Устав от борьбы, король сдался, а быть может, решил переменить тактику. Так или иначе, он воскликнул:
– Да ведь я совсем забыл о Порпорине! Милая сестричка, сейчас вам уже лучше, позовите же ее сюда – ее болтовня развлечет нас.
– Мне хочется спать, – ответила принцесса, опасаясь какой-нибудь западни.
– Тогда проститесь с ней и сами отошлите ее домой. С этими словами король опередил госпожу фон Клейст, распахнул дверь и позвал Порпорину.
Но вместо того чтобы отпустить ее, он вдруг завязал с ней ученую беседу о немецкой и итальянской музыке, а когда эта тема иссякла, неожиданно сказал:
– Ах, да, синьора Порпорина, я и забыл сообщить вам одну новость. Думаю, что она обрадует вас. Ваш друг барон фон Тренк уже на свободе.
– Который барон фон Тренк, ваше величество? – спросила молодая девушка с ловко разыгранной наивностью. – Я знаю двоих, и оба в тюрьме.

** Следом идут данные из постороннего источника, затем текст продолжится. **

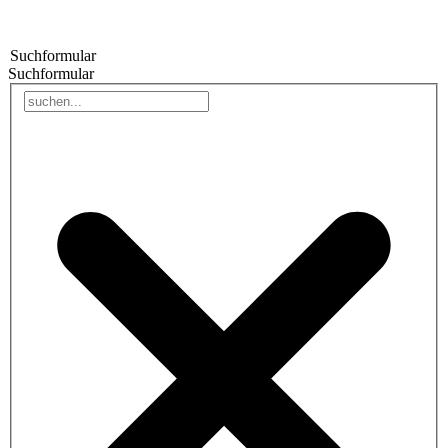
Suchformular
Suchformular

– О, Тренк-пандур так и умрет в Шпильберге. На свободе оказался Тренк Прусский.
– Позвольте поблагодарить вас за это, ваше величество, – ответила Порпорина. – Вот справедливый и благородный поступок.
– Весьма обязан за комплимент, мадемуазель. А что думаете об этом вы, милая сестра?
– О чем идет речь? – спросила принцесса. – Я не слышала вас, брат, я задремала.
– Я говорил о вашем протеже, красавце Тренке, который перелез через тюремную стену и сбежал из Глаца.
– Он прекрасно сделал, – равнодушно ответила Амалия.
– Нет, очень плохо, – сухо возразил король. – Его дело как раз собирались пересмотреть, и, быть может, он смог бы оправдаться в тех обвинениях, которые над ним тяготеют. Побег подтверждает его преступление.
– Ну, если так, я отступаюсь от него, – все так же бесстрастно сказала Амалия.
– А вот мадемуазель Порпорина все еще готова его защищать, – сказал Фридрих. – Я вижу это по ее глазам.
– Потому что я не могу поверить в предательство, – ответила она.
– Особенно когда предатель так хорош собой? Известно ли вам, сестра, что мадемуазель Порпорина весьма близка с бароном фон Тренком?